Jared Homola, Ph.D. student, University of Maine

Understanding how animals move across a landscape is important to the Of Pools and People research team, as well as ecologists studying populations of many other animals. For decades, researchers have used direct tagging methods that physically mark individual animals to learn about their movements. For these approaches, animals are often captured, marked, then must be recaptured to gather data on their movements. In other cases, movement can be tracked by following radio signals or fluorescent tracing powder left behind by the animal. Such tagging studies continue to provide important and reliable information on animal movements; however, these approaches are not ideal for all applications. For instance, repeatedly capturing the same individuals can be difficult, especially for cryptic or rare species. Additionally, data collected from direct tagging usually only provides information on animal movement between capture events. Because of these limitations, direct tagging approaches are sometimes paired with information drawn from the genetics of individuals in order to gain a better understanding of how animals move over extended time and spatial scales.

But how can genetics provide information on animal movement? This is often accomplished by comparing how similar the genetics of two (or more) populations are to each other. For example, if two populations are very similar at the genetic level, we can usually assume that individuals are frequently moving between the populations. Conversely, strong differences in genetic characteristics can indicate that individuals are not moving between populations, which could be due to some sort of barrier stopping movement or simply because the populations are spread far from each other on the landscape. In recent years, a wide variety of statistical methods have been developed based on quantifying inter-population genetic differences. These approaches allow researchers to visualize how the landscape can influence movements of animals (see Figure 1), enabling the identification and conservation of habitats that are important to movement.

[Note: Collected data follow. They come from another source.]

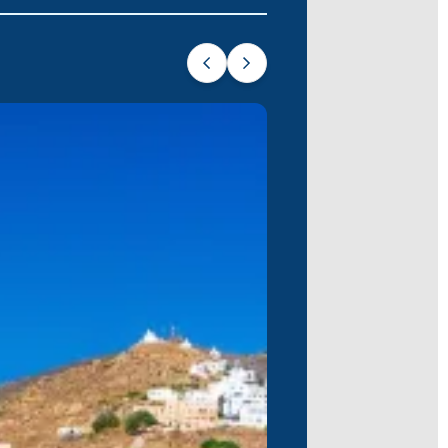
ladic island. Explore the fascinating
ctites and rock formations. Visit local
he island’s beloved church, Panagia
groves and almond orchards. The Church
onic Cycladic scene. Discover hidden
 Monastery.
y untouched by mass tourism. Discover
ore early Christian catacombs, and visit
e place today.
r energy. Beyond the buzz, visit the
 get a glimpse of ancient Cycladic life.
tmosphere. Spend the day sailing
poiled beauty makes it a tranquil escape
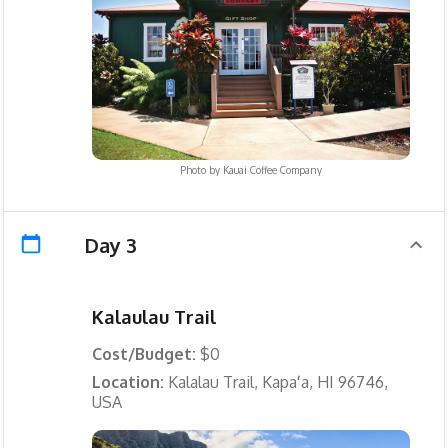
Photo by
Kauai Coffee Company
Day 3
Kalaulau Trail
Cost/Budget:
$0
Location:
Kalalau Trail, Kapaʻa, HI 96746,
USA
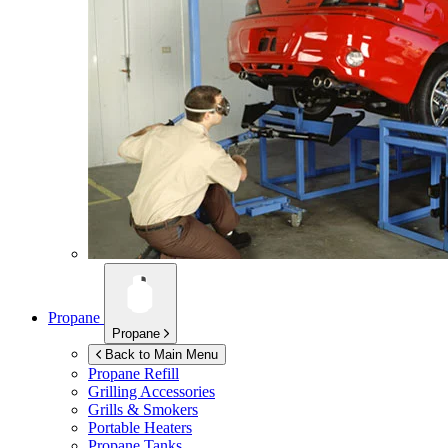
Propane
Propane
Back to Main Menu
Propane Refill
Grilling Accessories
Grills & Smokers
Portable Heaters
Propane Tanks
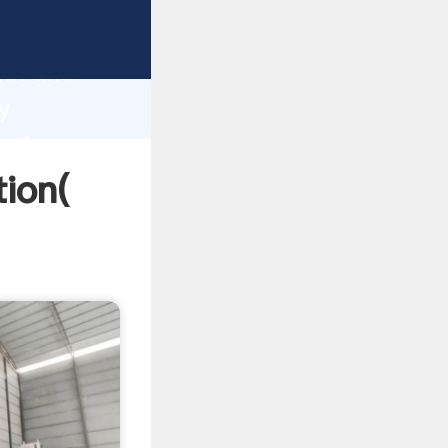
trong
gth and
y
 of
tion(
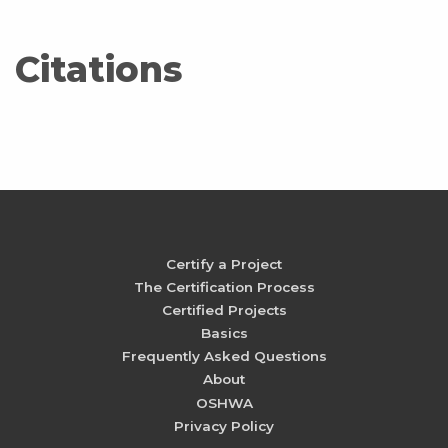
Citations
Certify a Project
The Certification Process
Certified Projects
Basics
Frequently Asked Questions
About
OSHWA
Privacy Policy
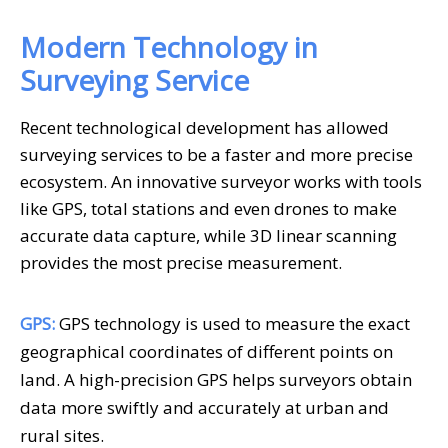
Modern Technology in
Surveying Service
Recent technological development has allowed
surveying services to be a faster and more precise
ecosystem. An innovative surveyor works with tools
like GPS, total stations and even drones to make
accurate data capture, while 3D linear scanning
provides the most precise measurement.
GPS:
GPS technology is used to measure the exact
geographical coordinates of different points on
land. A high-precision GPS helps surveyors obtain
data more swiftly and accurately at urban and
rural sites.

Because genetic patterns are established over many generations, these approaches provide insight across longer time scales, although at a courser resolution, than direct tagging methods. Additionally, because only a single capture event is necessary to collect tissue for genetic analyses, information can be gathered on species that would otherwise be difficult to track. These unique qualities make genetic analysis of individual movement a valuable complementary approach to more commonly applied direct tagging methods.

References: 

Blair, C., V.H.J. Arcos, F.R. Mendez de la Cruz, and R.W. Murphy. 2013. Landscape genetics of leaf-toed geckos in the tropical dry forest of northern Mexico. PLoS One 8(2):e57433.